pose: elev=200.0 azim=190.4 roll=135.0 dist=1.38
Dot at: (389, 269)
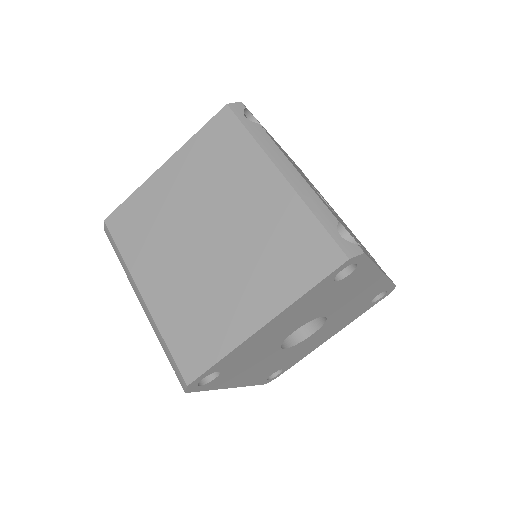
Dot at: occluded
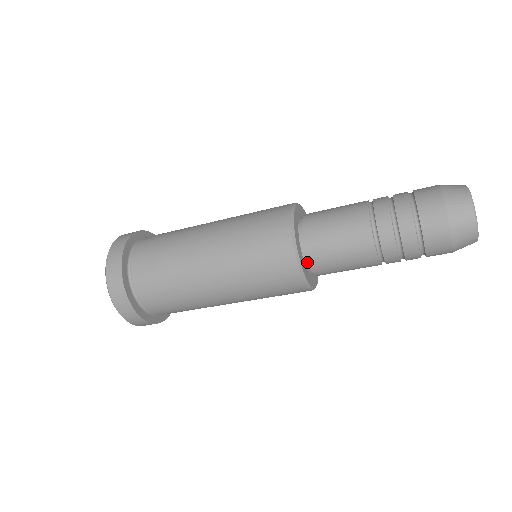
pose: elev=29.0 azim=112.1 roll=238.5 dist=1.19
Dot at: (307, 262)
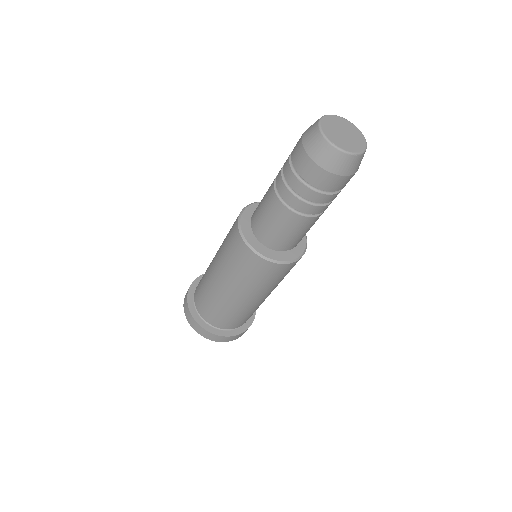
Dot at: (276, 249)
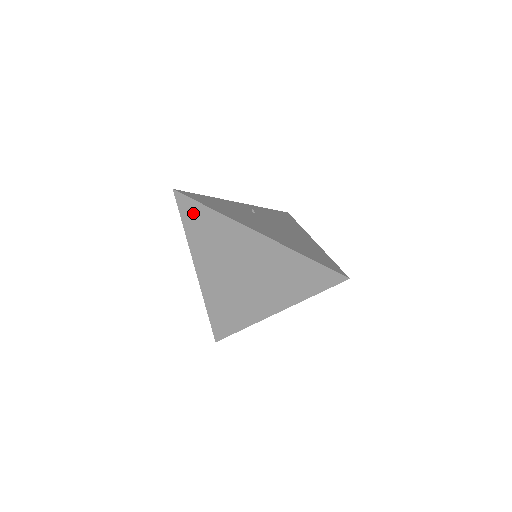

**Your instructions**
Reproduce the lines from the one containing "pose: elev=29.0 azim=112.1" through the end of the lines, inclusive, replacing "dist" with "distance" and leaving everything else unchanged. Omit the pictures from your answer.

**Completed task**
pose: elev=29.0 azim=112.1 roll=238.5 distance=1.19
Dot at: (307, 262)
Dot at: (276, 249)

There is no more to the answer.